Darts
In data streaming pipelines, in certain cases, not entire data is present in the event itself. One scenario for such cases can be where some particular information is present in form of static data that you need in runtime. DARTS(Dagger Refer-Table Service) allows you to join streaming data from a reference data store. It supports reference data store in the form of a list or <key, value> map. It enables the refer-table with the help of UDFs which can be used in the SQL query. Currently, we only support GCS as a reference data source.
Types of DARTS
We currently support only GCS as an external static data source. In order to utilize this data directly into Dagger SQL queries, we have enabled two different types of functions.
#
DartGetThis UDF can be used in cases where we want to fetch static information from a <key, value> mapping. In this case, the key can be a field from input Kafka topic and corresponding value can be fetched from remote store(GCS). You can read more about this UDF here.
#
ExampleLet’s assume we need to find out the number of bookings getting completed in a particular District per minute. The input schema only has information regarding service_area_id but not the District. The mapping of service_area_id to District is present in a static key-value map. We can utilize DartGet in order to get this information in our query.
Sample input schema for booking
message SampleBookingInfo { string order_number = 1; string order_url = 2; Status.Enum status = 3; google.protobuf.Timestamp event_timestamp = 4; string customer_id = 5; string service_area_id = 6;}
Sample static data for serviceAreaId-to-district mapping
{ "1": "district1", "2": "district2", "3": "district3", "4": "district4"}
Sample Query
# here booking denotes the booking events stream with the sample input schemaSELECT COUNT(DISTINCT order_number) as completed_bookings, DartGet('serviceAreaId-to-district/data.json', service_area_id, 24) AS district, TUMBLE_END(rowtime, INTERVAL '60' SECOND) AS window_timestampFROM bookingWHERE status = 'COMPLETED'GROUP BY DartGet('serviceAreaId-to-district/data.json', service_area_id, 24), TUMBLE (rowtime, INTERVAL '60' SECOND)
#
DartContainsThis UDF can be used in cases where we want to verify the presence of a key in a static list present remotely in GCS. You can read more about this UDF here.
#
ExampleLet’s assume we need to count the number of completed bookings per minute but excluding a few blacklisted customers. This static list of blacklisted customers is present remotely. We can utilize DartContains UDF here.

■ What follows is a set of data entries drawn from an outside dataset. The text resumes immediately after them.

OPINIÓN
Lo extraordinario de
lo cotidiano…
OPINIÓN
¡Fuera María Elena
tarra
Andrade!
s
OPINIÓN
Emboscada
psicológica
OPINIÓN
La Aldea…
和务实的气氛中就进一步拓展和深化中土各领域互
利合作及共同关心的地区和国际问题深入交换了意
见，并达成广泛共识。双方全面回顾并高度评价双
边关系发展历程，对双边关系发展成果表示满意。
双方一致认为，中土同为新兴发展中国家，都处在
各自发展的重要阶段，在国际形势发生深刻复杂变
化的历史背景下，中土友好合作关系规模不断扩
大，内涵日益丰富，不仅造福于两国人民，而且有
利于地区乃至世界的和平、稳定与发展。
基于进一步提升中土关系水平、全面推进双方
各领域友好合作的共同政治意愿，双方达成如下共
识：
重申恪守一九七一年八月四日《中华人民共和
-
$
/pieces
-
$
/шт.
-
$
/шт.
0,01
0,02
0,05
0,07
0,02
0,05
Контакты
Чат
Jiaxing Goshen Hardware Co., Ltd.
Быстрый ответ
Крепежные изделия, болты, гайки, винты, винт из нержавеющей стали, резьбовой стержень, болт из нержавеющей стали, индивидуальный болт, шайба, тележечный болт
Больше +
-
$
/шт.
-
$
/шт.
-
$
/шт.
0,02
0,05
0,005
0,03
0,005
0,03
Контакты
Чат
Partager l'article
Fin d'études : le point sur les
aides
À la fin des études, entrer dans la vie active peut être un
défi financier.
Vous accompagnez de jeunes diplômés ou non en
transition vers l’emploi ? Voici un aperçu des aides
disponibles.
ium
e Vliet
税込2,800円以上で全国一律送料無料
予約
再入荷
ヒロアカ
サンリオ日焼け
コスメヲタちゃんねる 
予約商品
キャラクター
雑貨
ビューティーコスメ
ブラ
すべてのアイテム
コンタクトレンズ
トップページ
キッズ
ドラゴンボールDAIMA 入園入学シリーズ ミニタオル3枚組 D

Sample input schema for booking
message SampleBookingInfo { string order_number = 1; string order_url = 2; Status.Enum status = 3; google.protobuf.Timestamp event_timestamp = 4; string customer_id = 5; string service_area_id = 6;}
Sample static data for blacklisted-customers
{ "data": ["1", "2", "3", "4"]}
Sample Query
# here booking denotes the booking events stream with the sample input schemaSELECT COUNT(DISTINCT order_number) as completed_bookings, TUMBLE_END(rowtime, INTERVAL '60' SECOND) AS window_timestampFROM bookingWHERE status = 'COMPLETED' AND NOT DartContains('blacklisted-customers/data.json', customer_id, 24)GROUP BY TUMBLE (rowtime, INTERVAL '60' SECOND)
Note: To use DartContains you need to provide the data in the form of a JSON array with Key as data
always.
#
ConfigurationsMost of DARTS configurations are via UDF contract, for other glabal configs refer here.
#
Properties common to both DARTS UDFs#
Persistence layerWe store all data references in GCS. We recommend using GCS where the data reference is not too big and updates are very few. GCS also offers a cost-effective solution.
We currently support storing data in a specific bucket, with a custom folder for every dart. The data is always kept in a file and you have to pass the relative path <custom-folder>/filename.json
. There should not be many reads as every time we read the list from GCS we read the whole selected list and cache it in Dagger.
#
Caching mechanismDart fetches the data from GCS after configurable refresh period or when entire data is missing from the cache or is empty. After Dart fetches the data, it stores it in the application state.
#
Caching refresh rateWe have defined the refresh rate in hours. Users can set the refresh rate from the UDF contract. We set the default value as one hour in case Dart users don't bother about the refresh rate.
#
Updates in dataThere is a refresh rate as part of the UDF. This defines when the data will be reloaded into memory from the data store. So after one cycle from manual data update, the changes will reflect into the Dagger.